# Start of Dataset records

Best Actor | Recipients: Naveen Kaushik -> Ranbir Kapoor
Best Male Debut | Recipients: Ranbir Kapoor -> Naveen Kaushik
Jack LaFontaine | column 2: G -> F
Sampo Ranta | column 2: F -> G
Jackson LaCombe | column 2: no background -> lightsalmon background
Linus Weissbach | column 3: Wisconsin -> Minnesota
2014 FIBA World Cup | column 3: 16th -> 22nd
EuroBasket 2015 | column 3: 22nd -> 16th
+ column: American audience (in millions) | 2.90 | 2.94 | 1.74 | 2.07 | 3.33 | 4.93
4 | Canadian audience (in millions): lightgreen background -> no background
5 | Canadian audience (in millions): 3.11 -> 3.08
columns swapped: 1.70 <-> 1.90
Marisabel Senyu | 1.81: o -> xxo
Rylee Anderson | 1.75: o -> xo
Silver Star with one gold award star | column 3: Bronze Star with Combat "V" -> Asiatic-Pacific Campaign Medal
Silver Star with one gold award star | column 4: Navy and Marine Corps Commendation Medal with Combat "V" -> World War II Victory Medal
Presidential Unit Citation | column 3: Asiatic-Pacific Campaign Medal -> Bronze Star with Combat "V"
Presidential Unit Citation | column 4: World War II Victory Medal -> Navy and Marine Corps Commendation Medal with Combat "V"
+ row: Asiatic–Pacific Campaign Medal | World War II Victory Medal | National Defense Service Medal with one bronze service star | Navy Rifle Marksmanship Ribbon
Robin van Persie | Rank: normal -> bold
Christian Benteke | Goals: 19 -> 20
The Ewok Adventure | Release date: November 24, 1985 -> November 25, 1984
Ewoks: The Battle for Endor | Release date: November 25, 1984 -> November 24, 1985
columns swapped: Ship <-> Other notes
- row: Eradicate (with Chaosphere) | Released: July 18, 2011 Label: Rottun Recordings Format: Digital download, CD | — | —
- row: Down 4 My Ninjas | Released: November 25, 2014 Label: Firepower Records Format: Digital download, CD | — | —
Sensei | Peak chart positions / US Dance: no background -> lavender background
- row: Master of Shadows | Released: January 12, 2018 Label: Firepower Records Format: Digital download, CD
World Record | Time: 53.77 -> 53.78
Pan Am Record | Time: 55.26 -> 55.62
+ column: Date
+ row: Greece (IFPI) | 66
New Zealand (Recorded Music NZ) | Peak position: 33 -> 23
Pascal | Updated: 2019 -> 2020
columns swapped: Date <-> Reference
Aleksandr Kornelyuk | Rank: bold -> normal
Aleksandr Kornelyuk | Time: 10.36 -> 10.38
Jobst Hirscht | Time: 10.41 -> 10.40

# End of Dataset records

What the task requires >>
How many lines in the records contain the string "Campaign"? Reply with the number alone.

Right answer >>
3